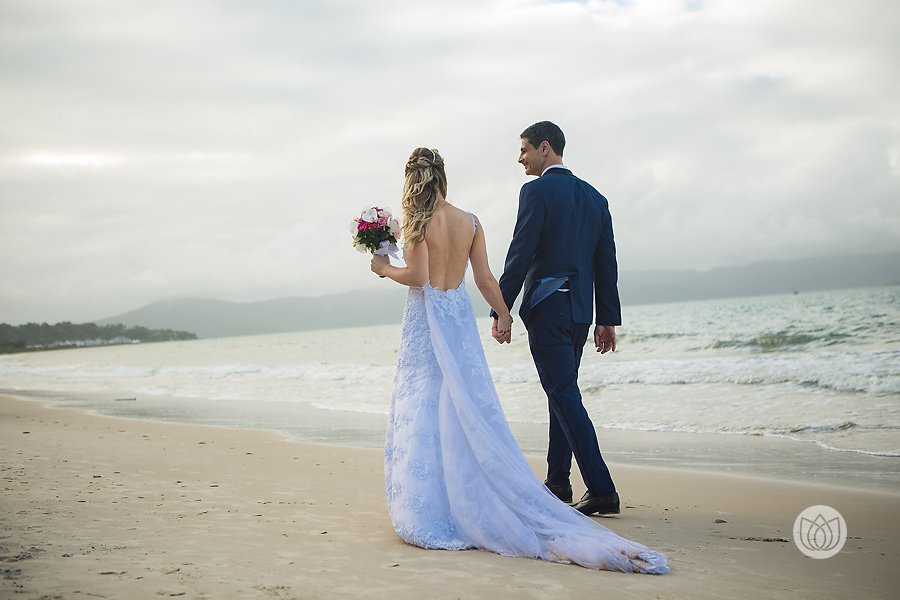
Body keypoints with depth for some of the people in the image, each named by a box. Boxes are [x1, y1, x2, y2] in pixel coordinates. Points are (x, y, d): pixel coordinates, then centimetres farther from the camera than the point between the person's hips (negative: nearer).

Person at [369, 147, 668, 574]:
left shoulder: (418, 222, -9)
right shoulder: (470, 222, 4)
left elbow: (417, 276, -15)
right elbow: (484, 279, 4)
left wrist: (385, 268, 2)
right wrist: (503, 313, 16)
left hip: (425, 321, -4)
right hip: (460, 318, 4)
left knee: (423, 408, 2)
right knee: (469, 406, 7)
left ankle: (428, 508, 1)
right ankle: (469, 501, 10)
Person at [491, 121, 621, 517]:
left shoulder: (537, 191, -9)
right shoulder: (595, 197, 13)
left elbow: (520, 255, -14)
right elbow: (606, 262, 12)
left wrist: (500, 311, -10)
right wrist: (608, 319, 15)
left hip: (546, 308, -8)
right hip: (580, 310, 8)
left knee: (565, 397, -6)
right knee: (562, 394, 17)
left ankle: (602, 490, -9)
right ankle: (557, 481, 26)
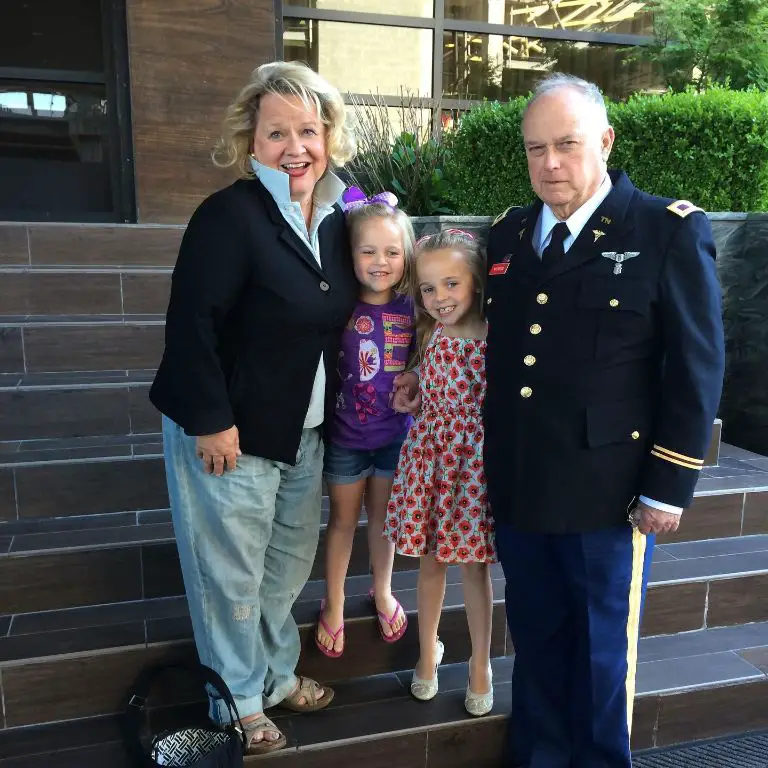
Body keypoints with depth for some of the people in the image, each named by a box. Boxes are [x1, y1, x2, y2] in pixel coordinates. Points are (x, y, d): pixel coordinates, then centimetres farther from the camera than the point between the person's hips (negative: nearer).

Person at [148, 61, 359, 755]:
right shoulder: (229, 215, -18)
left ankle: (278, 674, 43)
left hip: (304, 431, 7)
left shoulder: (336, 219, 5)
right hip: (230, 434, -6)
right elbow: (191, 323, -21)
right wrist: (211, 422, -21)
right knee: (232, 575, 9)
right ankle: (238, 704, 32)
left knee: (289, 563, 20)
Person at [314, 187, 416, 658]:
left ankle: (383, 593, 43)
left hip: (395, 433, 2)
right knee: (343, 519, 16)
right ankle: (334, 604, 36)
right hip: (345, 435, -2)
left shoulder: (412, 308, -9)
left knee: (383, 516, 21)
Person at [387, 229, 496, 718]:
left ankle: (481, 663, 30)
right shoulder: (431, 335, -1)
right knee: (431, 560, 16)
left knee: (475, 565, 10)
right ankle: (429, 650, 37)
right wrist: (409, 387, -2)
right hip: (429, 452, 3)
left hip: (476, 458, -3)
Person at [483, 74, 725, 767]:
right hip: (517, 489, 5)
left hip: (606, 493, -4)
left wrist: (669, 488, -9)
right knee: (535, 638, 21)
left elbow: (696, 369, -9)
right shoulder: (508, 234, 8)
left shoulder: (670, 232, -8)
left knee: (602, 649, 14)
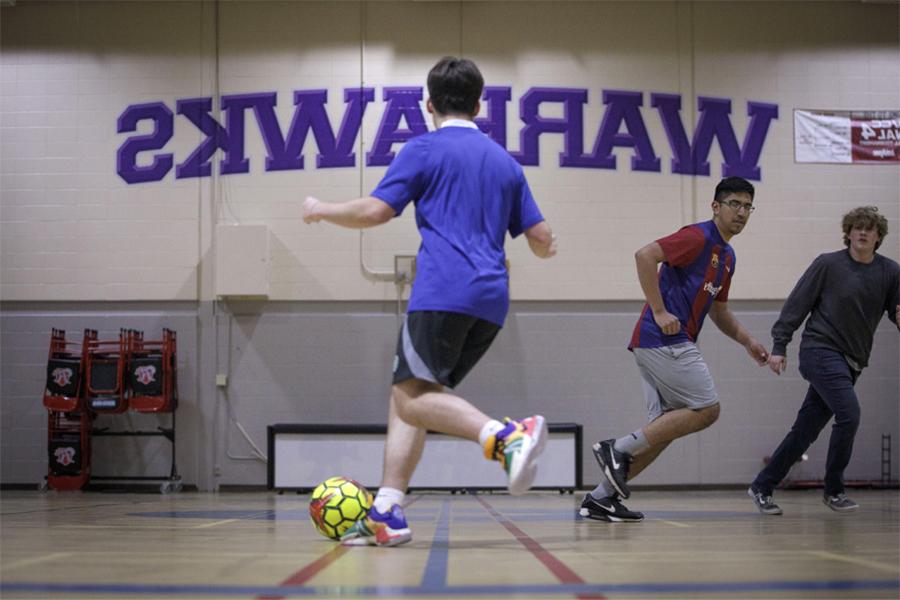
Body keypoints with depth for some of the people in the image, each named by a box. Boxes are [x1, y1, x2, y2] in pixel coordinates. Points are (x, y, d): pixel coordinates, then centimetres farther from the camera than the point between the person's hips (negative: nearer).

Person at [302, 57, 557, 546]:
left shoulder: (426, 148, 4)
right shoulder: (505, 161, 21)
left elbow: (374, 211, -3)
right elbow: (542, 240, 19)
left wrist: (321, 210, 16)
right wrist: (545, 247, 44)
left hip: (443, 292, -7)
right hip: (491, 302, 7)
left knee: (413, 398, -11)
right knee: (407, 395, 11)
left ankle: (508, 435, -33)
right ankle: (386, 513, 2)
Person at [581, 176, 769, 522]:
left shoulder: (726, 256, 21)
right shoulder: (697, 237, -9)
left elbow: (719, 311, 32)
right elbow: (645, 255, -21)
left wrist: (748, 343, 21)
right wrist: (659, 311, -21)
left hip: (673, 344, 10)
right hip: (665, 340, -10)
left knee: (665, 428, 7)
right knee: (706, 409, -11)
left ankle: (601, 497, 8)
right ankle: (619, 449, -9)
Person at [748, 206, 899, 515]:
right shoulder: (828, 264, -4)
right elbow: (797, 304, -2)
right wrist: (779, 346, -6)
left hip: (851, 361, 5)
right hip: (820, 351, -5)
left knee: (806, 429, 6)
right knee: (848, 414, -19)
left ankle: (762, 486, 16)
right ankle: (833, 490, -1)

--

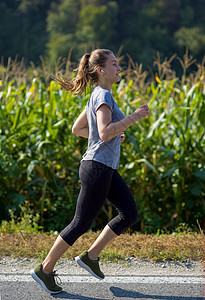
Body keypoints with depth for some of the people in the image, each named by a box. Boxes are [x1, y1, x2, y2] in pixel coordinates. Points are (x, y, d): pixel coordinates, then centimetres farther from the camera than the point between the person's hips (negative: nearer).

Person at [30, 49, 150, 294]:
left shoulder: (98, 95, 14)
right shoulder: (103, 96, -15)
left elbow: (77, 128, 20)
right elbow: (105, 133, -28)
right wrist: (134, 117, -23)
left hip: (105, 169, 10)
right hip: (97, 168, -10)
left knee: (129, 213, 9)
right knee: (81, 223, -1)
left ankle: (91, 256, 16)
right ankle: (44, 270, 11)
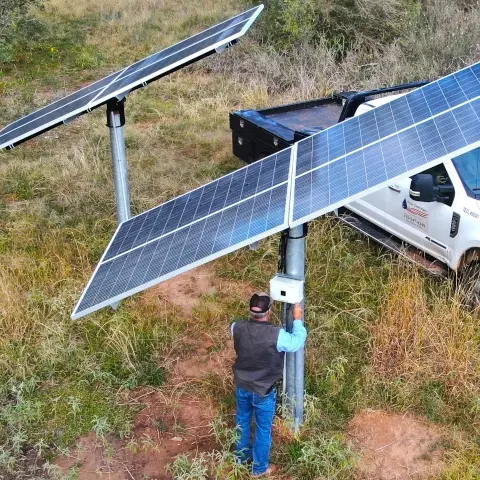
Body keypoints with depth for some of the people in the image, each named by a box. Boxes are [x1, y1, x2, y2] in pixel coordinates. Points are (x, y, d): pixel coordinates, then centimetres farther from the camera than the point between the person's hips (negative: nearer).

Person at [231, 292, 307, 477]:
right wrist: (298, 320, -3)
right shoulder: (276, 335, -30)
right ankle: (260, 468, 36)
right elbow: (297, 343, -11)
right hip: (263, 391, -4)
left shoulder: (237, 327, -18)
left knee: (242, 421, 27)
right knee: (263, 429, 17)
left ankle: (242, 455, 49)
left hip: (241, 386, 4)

==

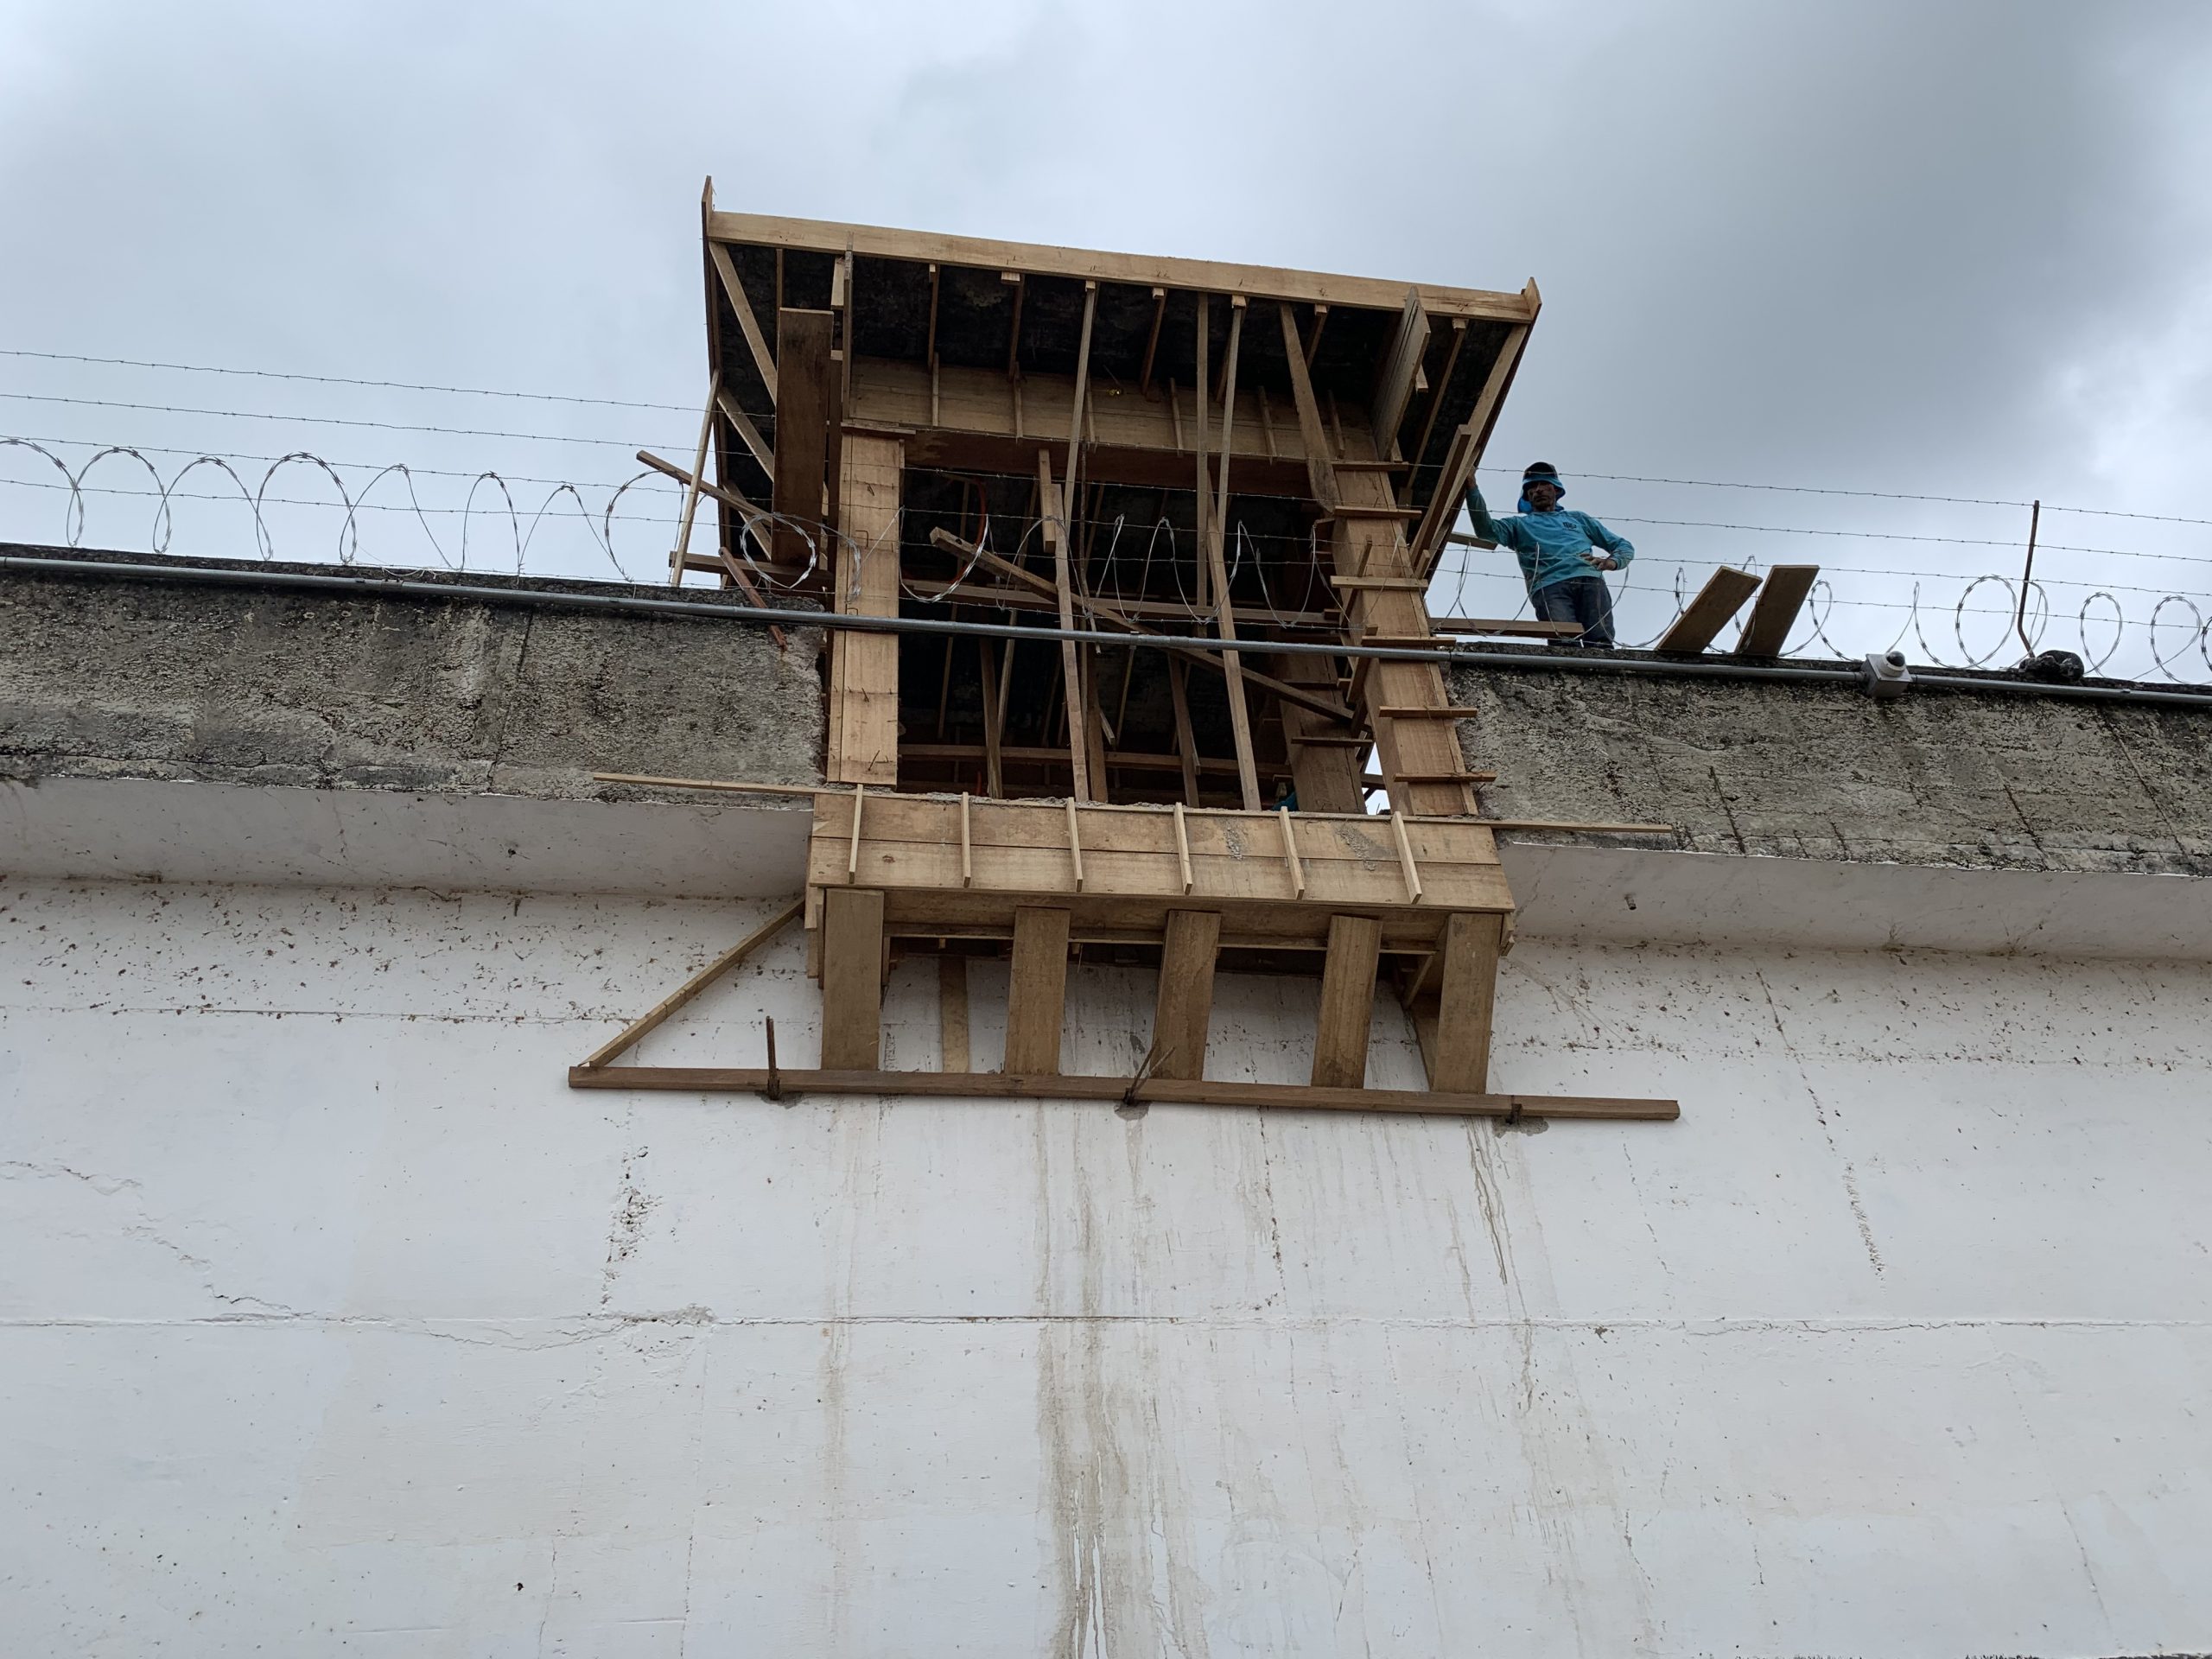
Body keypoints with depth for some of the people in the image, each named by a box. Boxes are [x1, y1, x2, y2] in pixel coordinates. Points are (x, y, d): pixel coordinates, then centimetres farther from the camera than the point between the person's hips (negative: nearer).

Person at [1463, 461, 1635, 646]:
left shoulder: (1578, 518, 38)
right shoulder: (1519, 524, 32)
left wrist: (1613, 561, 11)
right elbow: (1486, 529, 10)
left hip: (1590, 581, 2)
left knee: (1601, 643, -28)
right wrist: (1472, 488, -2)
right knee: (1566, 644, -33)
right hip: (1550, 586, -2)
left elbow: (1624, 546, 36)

→ WHAT TO PRODUCE
Find where the line with "right ankle: (238, 704, 32)" sits in the material above, then copy exactly from it through the line with "left knee: (602, 649, 14)". Add no other line.

→ REPLY
right ankle: (238, 704, 32)
left knee: (289, 563, 20)
Person at [314, 187, 416, 658]:
left ankle: (383, 593, 43)
left hip: (395, 433, 2)
right knee: (343, 519, 16)
right ankle: (334, 604, 36)
right hip: (345, 435, -2)
left shoulder: (412, 308, -9)
left knee: (383, 516, 21)
Person at [387, 229, 496, 718]:
left ankle: (481, 663, 30)
right shoulder: (431, 335, -1)
right knee: (431, 560, 16)
left knee: (475, 565, 10)
right ankle: (429, 650, 37)
right wrist: (409, 387, -2)
right hip: (429, 452, 3)
left hip: (476, 458, -3)
Person at [483, 74, 725, 767]:
right hip: (517, 489, 5)
left hip: (606, 493, -4)
left wrist: (669, 488, -9)
right knee: (535, 638, 21)
left elbow: (696, 369, -9)
right shoulder: (508, 234, 8)
left shoulder: (670, 232, -8)
left knee: (602, 649, 14)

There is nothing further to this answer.